UNRWA is a designated UN agency to provide aid for Palestinian refugees across the Middle East.
The commissioner-general for the United Nations Relief and Works Agency (UNRWA), Philippe Lazzarini, arrived in Qatar on Monday to seek funding as services to millions of Palestinian refugees are at risk of suspension due to a severe financial crisis.
Lazzarini visited Doha for a high-level meeting to discuss ways to financially support UNRWA, which provides education and healthcare among other essential services to some 5.7 million registered Palestinian refugees across the region.
Lazzarini warned the organisation is now in the “danger zone” and could face total collapse as it is running out of resources that allow it to help refugees.
“The funding for the organisation has not increased in nearly 10 years,” he said.
For years, the organisation has been committed to assist Palestinian refugees in Jordan, Lebanon, Syria, and the occupied territories of the West Bank, East Jerusalem and the Gaza Strip.
Lazzarini noted UNRWA has been the “only lifeline” for refugees who continue to struggle in crisis-hit areas.
“UNRWA, being weakened because of the financial crisis, is unable to meet their expectations and hence you have more distress, despair, and anger,” he said, stressing that the situation in some refugee camps is worsening.
“There is a total mismatch between the expected delivery and demand being given to the agency, and the resources being made available,” he said.
Last month, Lazzarini said UNRWA is experiencing an “existential” budget crisis, and appealed for urgent funding of $120 million to prevent shutting down education, healthcare and other vital services.
Earlier, the agency requested funding of $800 million to eliminate the risk of halting any kind of services.
The worrying situation comes despite a $18 million pledge by Qatar and US President Joe Biden restoring $235 mllion in aid to Palestinian refugees in April.
Earlier this year, the United Kingdom, UNRWA’s third-largest donor, reduced its funding from $57 million to $28 million.
“Over the last few years, what we did was a number of efficiency measures, which after that became posterity measures and started to impact on the quality of those services,” Lazzarini said.
“Today, we cannot go further without really impacting the services towards the Palestinian refugees and hence, raising the alarm bell,” he added.
For his trip to Doha two main outcomes are hoped to be reached, he told Al Jazeera.
“The first is to help the organisation, not to collapse it,” he said. “We have entered a danger zone.

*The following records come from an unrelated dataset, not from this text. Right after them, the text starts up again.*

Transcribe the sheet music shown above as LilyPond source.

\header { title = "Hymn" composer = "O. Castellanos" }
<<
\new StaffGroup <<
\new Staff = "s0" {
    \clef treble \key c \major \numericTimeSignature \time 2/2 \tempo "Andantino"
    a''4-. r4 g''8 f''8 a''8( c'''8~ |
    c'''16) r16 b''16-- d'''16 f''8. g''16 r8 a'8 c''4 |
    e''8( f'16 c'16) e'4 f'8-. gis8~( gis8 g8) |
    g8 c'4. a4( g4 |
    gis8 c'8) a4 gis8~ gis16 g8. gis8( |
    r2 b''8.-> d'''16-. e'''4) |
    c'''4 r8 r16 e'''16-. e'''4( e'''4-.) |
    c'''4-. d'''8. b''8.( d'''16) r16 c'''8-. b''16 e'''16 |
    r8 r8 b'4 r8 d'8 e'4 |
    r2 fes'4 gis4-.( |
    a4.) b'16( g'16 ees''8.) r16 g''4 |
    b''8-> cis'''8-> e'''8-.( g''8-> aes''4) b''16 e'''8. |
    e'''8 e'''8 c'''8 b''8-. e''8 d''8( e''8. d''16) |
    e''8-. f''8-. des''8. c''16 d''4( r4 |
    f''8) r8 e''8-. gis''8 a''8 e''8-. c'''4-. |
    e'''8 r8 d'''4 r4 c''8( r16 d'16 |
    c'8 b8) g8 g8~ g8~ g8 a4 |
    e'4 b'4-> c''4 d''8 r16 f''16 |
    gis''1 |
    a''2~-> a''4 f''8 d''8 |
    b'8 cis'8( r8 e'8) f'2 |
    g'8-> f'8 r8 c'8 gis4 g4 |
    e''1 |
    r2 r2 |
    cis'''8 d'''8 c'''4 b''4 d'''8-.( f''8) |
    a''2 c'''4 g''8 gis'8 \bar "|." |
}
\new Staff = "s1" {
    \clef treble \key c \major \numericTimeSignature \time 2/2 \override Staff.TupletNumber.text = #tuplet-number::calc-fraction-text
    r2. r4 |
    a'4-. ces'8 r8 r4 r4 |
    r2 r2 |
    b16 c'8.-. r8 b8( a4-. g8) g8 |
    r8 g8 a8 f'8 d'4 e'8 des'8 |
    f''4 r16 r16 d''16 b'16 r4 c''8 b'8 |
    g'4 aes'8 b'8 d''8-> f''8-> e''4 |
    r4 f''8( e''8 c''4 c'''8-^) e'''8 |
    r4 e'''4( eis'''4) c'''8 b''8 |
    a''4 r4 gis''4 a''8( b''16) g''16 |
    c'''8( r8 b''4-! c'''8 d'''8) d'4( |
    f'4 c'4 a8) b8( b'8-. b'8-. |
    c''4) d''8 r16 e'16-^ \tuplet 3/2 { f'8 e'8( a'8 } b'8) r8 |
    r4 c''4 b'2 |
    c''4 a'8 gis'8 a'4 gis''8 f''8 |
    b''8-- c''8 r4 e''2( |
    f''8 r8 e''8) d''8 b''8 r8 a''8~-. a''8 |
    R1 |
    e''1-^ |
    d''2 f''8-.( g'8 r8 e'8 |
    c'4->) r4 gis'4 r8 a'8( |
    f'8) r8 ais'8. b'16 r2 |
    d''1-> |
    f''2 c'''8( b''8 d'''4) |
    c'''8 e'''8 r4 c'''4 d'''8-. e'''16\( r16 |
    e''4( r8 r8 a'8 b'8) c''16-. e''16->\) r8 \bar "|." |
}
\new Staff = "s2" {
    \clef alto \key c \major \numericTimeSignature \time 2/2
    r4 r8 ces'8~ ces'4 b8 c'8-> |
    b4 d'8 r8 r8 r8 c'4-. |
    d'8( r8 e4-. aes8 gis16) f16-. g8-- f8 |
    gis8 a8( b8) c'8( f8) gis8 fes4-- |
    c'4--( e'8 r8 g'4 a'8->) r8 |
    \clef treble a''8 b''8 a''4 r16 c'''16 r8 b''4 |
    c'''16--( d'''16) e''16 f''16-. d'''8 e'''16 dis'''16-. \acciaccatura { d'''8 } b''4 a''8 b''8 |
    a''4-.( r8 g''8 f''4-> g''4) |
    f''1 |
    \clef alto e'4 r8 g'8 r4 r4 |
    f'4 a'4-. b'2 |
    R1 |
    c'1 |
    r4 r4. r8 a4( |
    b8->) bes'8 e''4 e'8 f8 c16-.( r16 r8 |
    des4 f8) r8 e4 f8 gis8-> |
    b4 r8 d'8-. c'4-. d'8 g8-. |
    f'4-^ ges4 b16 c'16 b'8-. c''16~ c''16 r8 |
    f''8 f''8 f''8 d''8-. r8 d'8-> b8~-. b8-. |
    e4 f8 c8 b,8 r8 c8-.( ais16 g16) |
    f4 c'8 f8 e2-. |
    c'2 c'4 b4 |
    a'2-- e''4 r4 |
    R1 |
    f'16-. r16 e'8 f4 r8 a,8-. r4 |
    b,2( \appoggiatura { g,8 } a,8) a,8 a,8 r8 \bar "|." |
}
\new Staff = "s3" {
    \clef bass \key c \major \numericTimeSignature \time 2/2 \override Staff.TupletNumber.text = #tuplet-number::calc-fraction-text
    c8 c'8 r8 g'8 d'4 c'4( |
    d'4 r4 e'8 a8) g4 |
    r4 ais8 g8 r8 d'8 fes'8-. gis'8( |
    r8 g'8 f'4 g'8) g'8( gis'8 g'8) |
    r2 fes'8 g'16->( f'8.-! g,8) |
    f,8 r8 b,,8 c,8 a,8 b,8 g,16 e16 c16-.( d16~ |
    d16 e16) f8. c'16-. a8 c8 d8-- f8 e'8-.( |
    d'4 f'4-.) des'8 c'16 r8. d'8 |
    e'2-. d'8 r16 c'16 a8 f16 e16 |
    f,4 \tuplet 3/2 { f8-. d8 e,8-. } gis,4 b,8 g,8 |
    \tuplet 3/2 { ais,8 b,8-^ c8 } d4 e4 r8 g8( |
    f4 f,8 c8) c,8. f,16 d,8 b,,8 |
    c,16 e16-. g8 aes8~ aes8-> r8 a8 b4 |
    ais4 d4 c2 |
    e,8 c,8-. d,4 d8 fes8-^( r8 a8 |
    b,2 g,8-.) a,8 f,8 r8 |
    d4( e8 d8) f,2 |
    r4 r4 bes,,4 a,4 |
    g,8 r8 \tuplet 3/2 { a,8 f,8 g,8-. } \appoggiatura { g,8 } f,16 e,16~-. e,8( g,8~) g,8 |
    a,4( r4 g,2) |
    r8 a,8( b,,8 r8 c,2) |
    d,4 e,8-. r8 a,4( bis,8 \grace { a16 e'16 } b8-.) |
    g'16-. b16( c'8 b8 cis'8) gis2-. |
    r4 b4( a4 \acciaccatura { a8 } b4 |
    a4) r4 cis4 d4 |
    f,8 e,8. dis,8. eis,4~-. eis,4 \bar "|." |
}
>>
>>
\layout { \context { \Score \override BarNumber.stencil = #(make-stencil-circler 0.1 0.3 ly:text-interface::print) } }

It is most important we keep our schools and health centres open, especially in the middle of a pandemic.”
He also said that as part of revising the distribution of funding for UNRWA, he will seek further support from GCC countries “in general, in order to have better visibility on where we are going.”
Meanwhile, an international donors’ conference organised by Jordan is set to take place in later this month to gather support for the agency, which has requested $800m in funding.
On Monday, UNRWA staff in Jordan launched a protest in the capital to call for donor countries to aid the dwindling agency.
It is a “message to the agency’s (UNRWA’s) management that they should not take away from the rights of the employee, whether in salary, bonus, or job security,” said Riyad Zygan, head of UNRWA Local Workers Union in Jordan.
In an earlier statement, Lazzarini said it was not clear to agency officials if they would be able to carry on their services in November and December.
“The minimum we owe to the Palestinian refugees is to continue to invest in their human development in the absence of durable peace in the region,” he said.